Currently submitted to: JMIR Formative Research
Date Submitted: May 29, 2026
Open Peer Review Period: May 31, 2026 - Jul 26, 2026
(currently open for review)
Warning: This is an author submission that is not peer-reviewed or edited. Preprints - unless they show as "accepted" - should not be relied on to guide clinical practice or health-related behavior and should not be reported in news media as established information.

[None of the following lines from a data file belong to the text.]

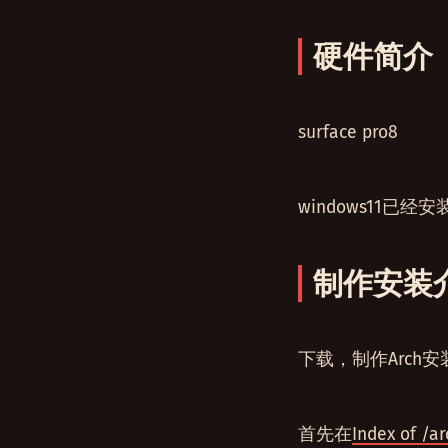
硬件简介
surface pro8
windows11已经安
制作安装
下载，制作Arch
首先在
Index of /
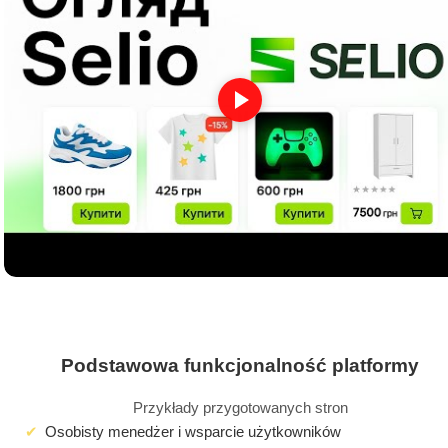
Podstawowa funkcjonalność platformy
Przykłady przygotowanych stron
Osobisty menedżer i wsparcie użytkowników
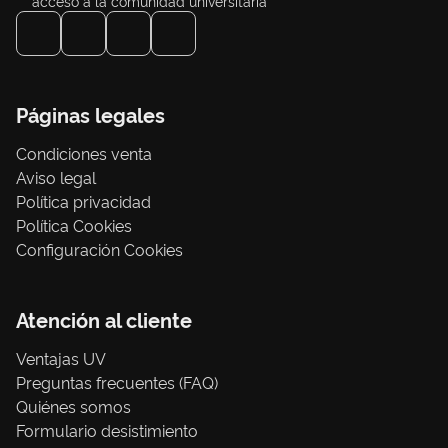
acceso a la comunidad universitaria
Páginas legales
Condiciones venta
Aviso legal
Política privacidad
Política Cookies
Configuración Cookies
Atención al cliente
Ventajas UV
Preguntas frecuentes (FAQ)
Quiénes somos
Formulario desistimiento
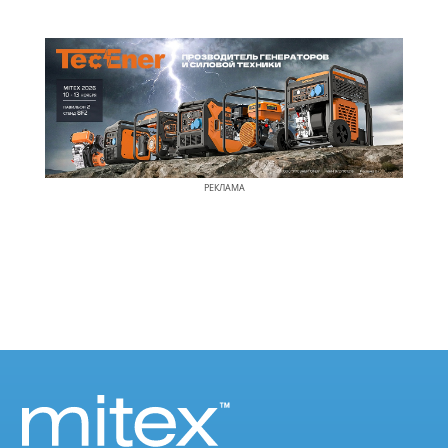
РЕКЛАМА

Sharing Positive Personal Events with a Conversational Agent to Improve Immediate Mood: A Four-Arm Randomized Pilot Experiment Comparing Presentation Modalities in Japanese University Students
ABSTRACT
Background:
Capitalization refers to sharing positive personal events with others. When met with active and constructive responses, this can enhance positive affect, but people may not always have access to such a listener. Large language models can produce supportive responses, yet the immediate mood effects of artificial intelligence (AI)-based capitalization dialogue and the role of presentation modality remain unclear.
Objective:
This study aimed to examine whether a single 10-minute session of AI-based capitalization dialogue improved immediate mood relative to quiet rest, whether outcomes differed across presentation modalities, and whether baseline depressive symptoms and loneliness moderated mood change.
Methods:
We conducted a four-arm pilot randomized experiment with 80 university students recruited offline in Japan. Sessions were conducted in person. Participants were randomly assigned to Spatial Display (SD), Flat Display (FD), Text-Only Display (TD), or quiet-rest control conditions (n=20 per group). SD and FD presented a 3D character with voice interaction on a depth-rendering display and a standard laptop, respectively. TD used laptop-based text exchange. The three conversational agent (CA) conditions used the same GPT-4o mini dialogue system as a capitalization partner. The dialogue was fully automated, with researcher involvement limited to setup and technical assistance. Mood states were assessed before and after the session using the POMS2. CA participants also completed measures of perceived responses to capitalization attempts, perceptions of the agent, and perceived intimacy. Linear mixed-effects models tested time × group interactions. Multivariate analyses of variance compared CA conditions on subjective evaluations. Baseline depressive symptoms (PHQ-9) and loneliness (UCLA-10) were tested as moderators.
Results:
All 80 randomized participants completed the assigned 10-minute session. The time × group interaction for Total Mood Disturbance (TMD) was significant (F(3,76)=3.16, P=.03). Relative to control, TMD decreased significantly more in the FD (b=−12.90, P=.005) and TD groups (b=−10.60, P=.02). The SD group did not differ significantly from control (b=−8.55, P=.06). Mood change did not differ significantly across the three CA conditions (P=.70). Both FD and SD elicited greater social presence than TD. FD also elicited greater perceived enjoyment than TD, and SD elicited greater perceived intimacy than TD. Perceived capitalization responses did not differ across modalities. Higher depressive symptoms predicted greater mood improvement (b=−5.00, P=.02), whereas higher loneliness predicted smaller improvement (b=5.29, P=.01). Overall, 78% (45/58) would use the application, and 69% (40/58) would recommend it.
Conclusions:
A single 10-minute session of AI-based capitalization dialogue was associated with greater immediate mood improvement than quiet rest in two of three modalities. Visual embodiment improved some user experience outcomes without altering overall mood effects. These findings support further testing with active control conditions, repeated use, and larger samples.